THINGS TO DO -
1 > Check each statement against the piece on the Four Seasons restaurant. Answer yes or no, and quote the words of the piece that decide it. (a) Building the restaurant cost $4.5 million in 1959. (b) Ludwig Mies van der Rohe designed the restaurant's interior. (c) The bar sat between the Pool Room and the Grill Room.
2 > From the piece on the Four Seasons restaurant, write out the passage starting with "The cost to" and going on through "a year?  HMMMM?", word for word.

Back in 2019, I wrote about the legendary FOUR SEASONS RESTAURANT losing its lease after nearly 60 years housed in the soaring Seagram Building on Park Avenue in New York.  They relocated a few blocks up the street on 49th St. – and just a few months later ran out of gas and closed for good.

I guess lightning doesn’t strike twice in the same place.

The original was home to a string of A-list tycoons, moguls, statesmen and power lunchers like Henry Kissinger, Jackie Kennedy, Barbara Walters, Anna Wintour and Karl Lagerfeld. Never in history had there ever been a restaurant more in line with the tempo of New York City.

The building – a collaboration between Ludwig Mies van der Rohe and IDS Center-architect Philip Johnson – was stunning. But van der Rohe wanted nothing to do with the interior public spaces, or a restaurant, for that matter. Philip Johnson, however, had no such reservations. He teamed up with noted restaurateur Joseph Baum and created something unique: a restaurant that combined all the elements of the building that housed it. From architecture and design to furniture, uniforms, table settings, service, attitude, cutlery, music, lighting, artwork (think Robert Indiana, James Rosenquist and Pablo Picasso), this was the most FULLY INTEGRATED, HOLISTIC restaurant in America.

The cost to build The Four Seasons restaurant, you ask?  $4.5 million in 1959 – or about $32 million in today’s dollars.

As a restaurateur myself, I’ve always used the rule of thumb that whatever the buildout costs, your annual sales have to be double that in order for the business to be considered a success. Think they did the equivalent of $64 million a year?  HMMMM?

In my pre-restaurant life, I traveled frequently to New York. Occasionally I’d meet clients for cocktails at The Four Seasons’ bar, which resided discretely between the restaurant’s dining rooms: the POOL ROOM and the GRILL ROOM. The centerpiece of bar was a Richard Lippold bronze sculpture featuring hundreds of square rods dripping from the ceiling directly above, creating an intimate space within a much larger environment. Another distinguishing feature: the now iconic metal chain-beaded, floor-to-ceiling curtains that softly rippled in the currents of the ventilation system.

DATA EXTRACT -
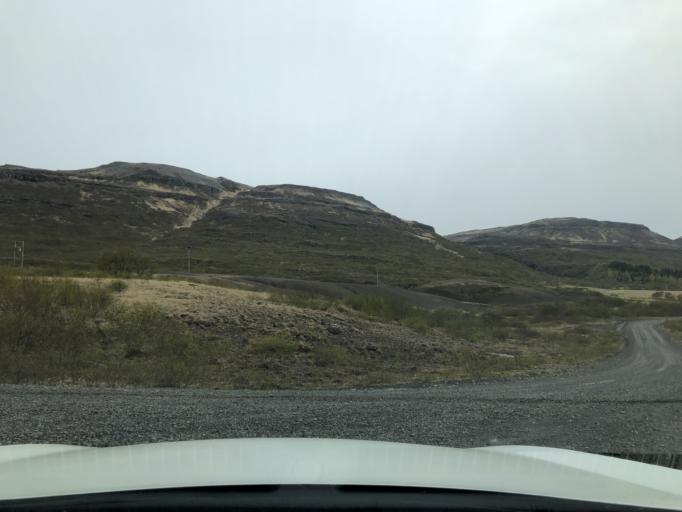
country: IS
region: South
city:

FULL SOLUTIONS -
1 >
(a) Yes: "$4.5 million in 1959"
(b) No: "van der Rohe wanted nothing to do with the interior public spaces, or a restaurant, for that matter"
(c) Yes: "resided discretely between the restaurant’s dining rooms: the POOL ROOM and the GRILL ROOM"

2 >
The cost to build The Four Seasons restaurant, you ask?  $4.5 million in 1959 – or about $32 million in today’s dollars.

As a restaurateur myself, I’ve always used the rule of thumb that whatever the buildout costs, your annual sales have to be double that in order for the business to be considered a success. Think they did the equivalent of $64 million a year?  HMMMM?